パーカス 西地区ウエダの店 三階屋根裏部屋前廊下―



 バン!――と。

 凄まじい衝突音が廊下に響いたかと思うと、扉があらぬ方向に開き――もとい吹っ飛んだ。

 蝶番を半分以上ひしゃげさせて開いたその扉は、部屋の前で見張りをしていた男もろとも吹っ飛んで壁にサンドイッチにする。

 憐れ、彼ははが起きたかわからないままに意識を失った。


「ムフン、成功♪」


 新しいこの棒中々いいディスネ――

 扉を吹き飛ばした張本人――かのーは、棒を一回転させて床に立てると、ケタケタと笑いながら廊下へ飛び出した。


「まったく! なんであんたは後先考えずに行動するの!?」


 だが恐る恐る廊下に歩み出たアリは、得意げに胸を張るバカ少年を見上げて顔に縦線を描く。
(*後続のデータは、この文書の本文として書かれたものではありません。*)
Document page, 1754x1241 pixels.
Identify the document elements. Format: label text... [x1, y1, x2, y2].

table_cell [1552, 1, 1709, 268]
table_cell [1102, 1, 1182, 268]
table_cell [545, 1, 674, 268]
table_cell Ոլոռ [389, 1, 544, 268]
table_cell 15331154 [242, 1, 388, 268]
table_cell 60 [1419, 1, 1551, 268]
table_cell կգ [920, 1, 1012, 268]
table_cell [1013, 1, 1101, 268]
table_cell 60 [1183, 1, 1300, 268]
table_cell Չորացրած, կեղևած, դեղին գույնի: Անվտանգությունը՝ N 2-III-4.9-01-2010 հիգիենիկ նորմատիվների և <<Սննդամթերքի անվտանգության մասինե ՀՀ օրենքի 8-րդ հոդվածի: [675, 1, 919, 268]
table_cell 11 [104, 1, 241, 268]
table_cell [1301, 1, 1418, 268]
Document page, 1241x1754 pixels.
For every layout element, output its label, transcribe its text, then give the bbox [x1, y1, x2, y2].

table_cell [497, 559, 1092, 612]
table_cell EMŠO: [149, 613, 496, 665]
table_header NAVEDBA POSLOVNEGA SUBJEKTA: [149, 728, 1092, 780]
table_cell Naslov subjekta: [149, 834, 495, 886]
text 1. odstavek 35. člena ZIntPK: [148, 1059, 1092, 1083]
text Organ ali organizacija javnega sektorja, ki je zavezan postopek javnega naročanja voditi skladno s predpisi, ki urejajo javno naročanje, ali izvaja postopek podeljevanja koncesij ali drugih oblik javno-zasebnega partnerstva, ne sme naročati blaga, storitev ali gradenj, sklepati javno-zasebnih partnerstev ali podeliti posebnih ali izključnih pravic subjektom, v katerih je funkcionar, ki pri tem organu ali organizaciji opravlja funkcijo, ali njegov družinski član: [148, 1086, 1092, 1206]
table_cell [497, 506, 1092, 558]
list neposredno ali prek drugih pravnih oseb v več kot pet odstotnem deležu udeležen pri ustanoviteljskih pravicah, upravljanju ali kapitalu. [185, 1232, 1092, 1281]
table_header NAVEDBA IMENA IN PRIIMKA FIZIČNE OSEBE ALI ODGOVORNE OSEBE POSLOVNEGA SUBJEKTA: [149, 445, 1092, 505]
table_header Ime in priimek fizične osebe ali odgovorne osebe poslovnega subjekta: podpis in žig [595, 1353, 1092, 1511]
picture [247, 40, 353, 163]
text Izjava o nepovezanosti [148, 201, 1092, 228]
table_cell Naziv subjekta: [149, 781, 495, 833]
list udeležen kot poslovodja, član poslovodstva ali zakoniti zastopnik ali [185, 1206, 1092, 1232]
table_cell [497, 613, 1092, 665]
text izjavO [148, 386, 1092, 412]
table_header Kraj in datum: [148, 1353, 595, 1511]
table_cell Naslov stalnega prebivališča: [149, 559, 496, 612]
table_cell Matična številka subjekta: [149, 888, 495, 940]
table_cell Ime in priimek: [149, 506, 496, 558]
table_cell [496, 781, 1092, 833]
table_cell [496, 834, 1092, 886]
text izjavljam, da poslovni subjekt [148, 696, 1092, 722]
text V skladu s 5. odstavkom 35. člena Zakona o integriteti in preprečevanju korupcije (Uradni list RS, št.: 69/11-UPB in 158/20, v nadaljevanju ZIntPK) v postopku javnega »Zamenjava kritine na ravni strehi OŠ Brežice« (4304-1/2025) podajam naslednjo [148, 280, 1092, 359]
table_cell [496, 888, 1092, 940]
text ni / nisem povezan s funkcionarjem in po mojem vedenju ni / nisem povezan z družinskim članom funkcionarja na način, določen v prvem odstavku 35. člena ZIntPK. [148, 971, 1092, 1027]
 どうするの?――そう尋ねた少女が止める間もなく、かのーは遠心力を付けた強烈な棒の一撃を扉へと放っていたのだ。

 部屋の鍵は閂状の小さな鉄棒が一つかけられたのみの、非常に簡素な施錠であった。

 所詮は子供と油断して、屋根裏部屋に閉じ込めていたのが仇になったといえよう。

 ご覧の通り鍵は扉もろとも吹っ飛んで、真ん中でへし折れた無情な姿を、ぽろりと廊下の床に晒していた。


「だってメンドクセー」

「だからって、こんな大きな音立てたら――」


 と、鼻をほじりながらそう答えたバカ少年に呆れて、アリが大きな溜息を吐いた時である。

 やにわに廊下が騒がしくなり、複数の足音がどやどやとこちらに向かって駆けてくるのが聞こえて来た。

 やっぱりね――と少女は額を押さえて首を振る。


「ほら見なさい! こうなるのがちょっとはわからない?」

「ドゥッフ、どっちにしろヤルコトは一つデショ? だったらシンプルな方がイイに決まってるダロが」

「もう! ああいえばこう言うんだから……で、どうするのよ?」


 屋根裏部屋は三階の端も端だ。既に退路は断たれている。

 もの数秒もしないうちに、きっとそこの廊下の角から物音を聞きつけたウエダの手下たちが姿を現すだろう。

 どこへ逃げよう? どうやって逃げよう? なんとかしなきゃ――

 アリは剣呑な表情を浮かべつつ退路を捜すようにして周囲を見渡した。

 

 と――

 

 その身体がふわりと宙に浮く。この感触はこれで三度目。

 思わず短い悲鳴をあげ、目をぱちくりさせた少女の身体を小脇に抱えると、かのーは得意げにムフンと息をつく。

 

「カ、カノー?」

「しっかり掴まってろよスー」


 言うが早いがかのーは勢いよく壁を蹴り上げ、廊下の真上に続いている梁に手をかけた。

 そしてそのまま鉄棒に登るようにしてクルリと身を一回転させると、梁の上に身を躍らせる。

 同時に下から聞こえてくる、あっ――という声を置き去りに、バカ少年は颯爽と梁の上を走り抜け、呆然と彼を見上げる男達の真上を通過した。

 

「ジャーネー、戦略的撤退ディース!」


 嘲笑うかの如き捨て台詞を残し、かのーは男達の背後に着地すると――

 今さっき彼等が姿を現したばかり廊下の角を曲がり脱兎の如く逃走を開始したのであった。